Alignments to Content Standards: S-ID.C.9


Researchers have noticed that the number of golf courses and the number of divorcees in the United States are strongly correlated and both have been increasing over the last several decades. Can you conclude that the increasing number of golf courses is causing the number of divorcees to increase?

Either justify why a causation can be inferred, or explain what might account for the correlation other than a causal relation.

IM Commentary

This is a simple task addressing the distinction between correlation and causation. Students are given information indicating a correlation between two variables, and are asked to reason out whether or not a causation can be inferred. The task would be well-suited either as an introduction to this distinction, or as an assessment item.


No, we cannot conclude that the increasing number of golf courses is causing the number of divorcees to increase. In general, correlation does not imply causation.

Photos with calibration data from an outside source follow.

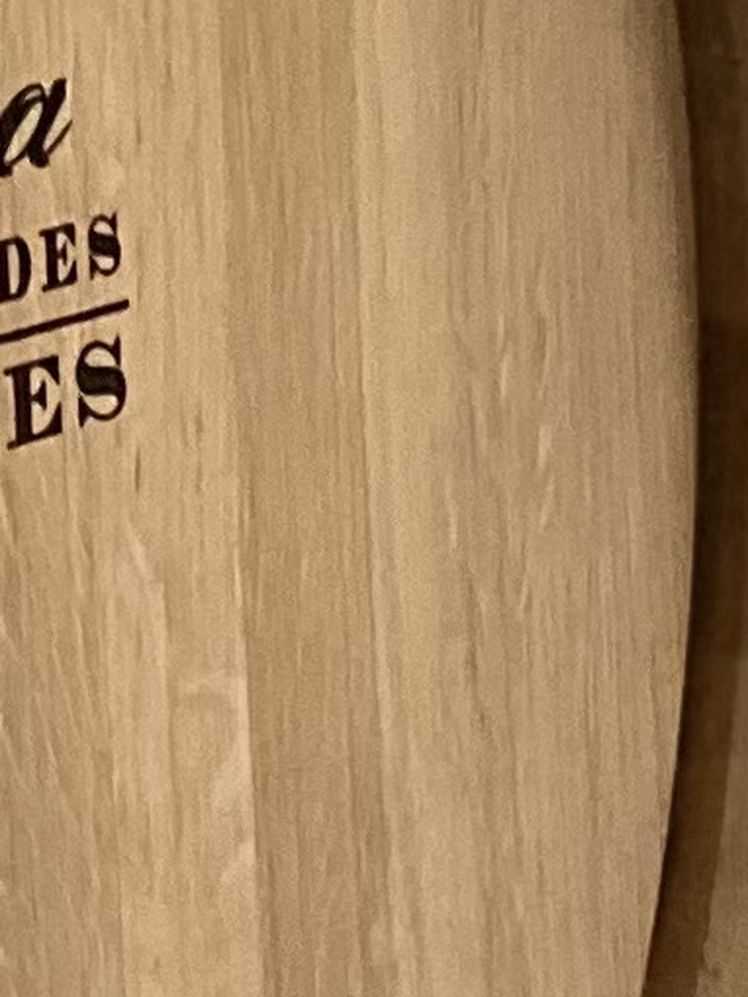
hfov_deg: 7.2
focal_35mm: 206
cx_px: 356
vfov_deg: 9.5
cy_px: -84
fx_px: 5933
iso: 500
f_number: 1.8
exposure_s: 1/33
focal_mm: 4.25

There are a number of factors that may be increasing the number of golf courses and a number of factors causing the rise in number of divorcees. These factors may be (and are often) different. For example, there might be a rise in the popularity of the sport of golf that is in part causing the increase in the number of golf courses. However, the number of divorcees might be increasing due in part to the relative ease with which one can obtain a divorce now as opposed to, say, 10 years ago.

There may even be some global factors that are causing both numbers to increase, for example the rise in global population (i.e., there are more people on the planet earth, period). However, this rise in population would not necessarily create a link between the sport of golf and divorcees.

kjenks says:

about 5 years

In order for this task to be usable in a class, data should be provided to use with students.

Cam says:

about 5 years

Hi kjenks,

Thanks for your comment. Can you elaborate? It seems to me that a perfectly good discussion of correlation vs. causation could occur without explicit data. In fact, I'd wonder if explicit data might actually distract from the issue at hand, causing students to worry about, e.g., the strength of the correlation itself.

Edit: Ah, perhaps the commentary suggesting explicit data had been given was the motivation for this comment. I've modified the commentary to make it more clear that just the existence of the correlation is given to the students, and not the raw data used to draw that conclusion.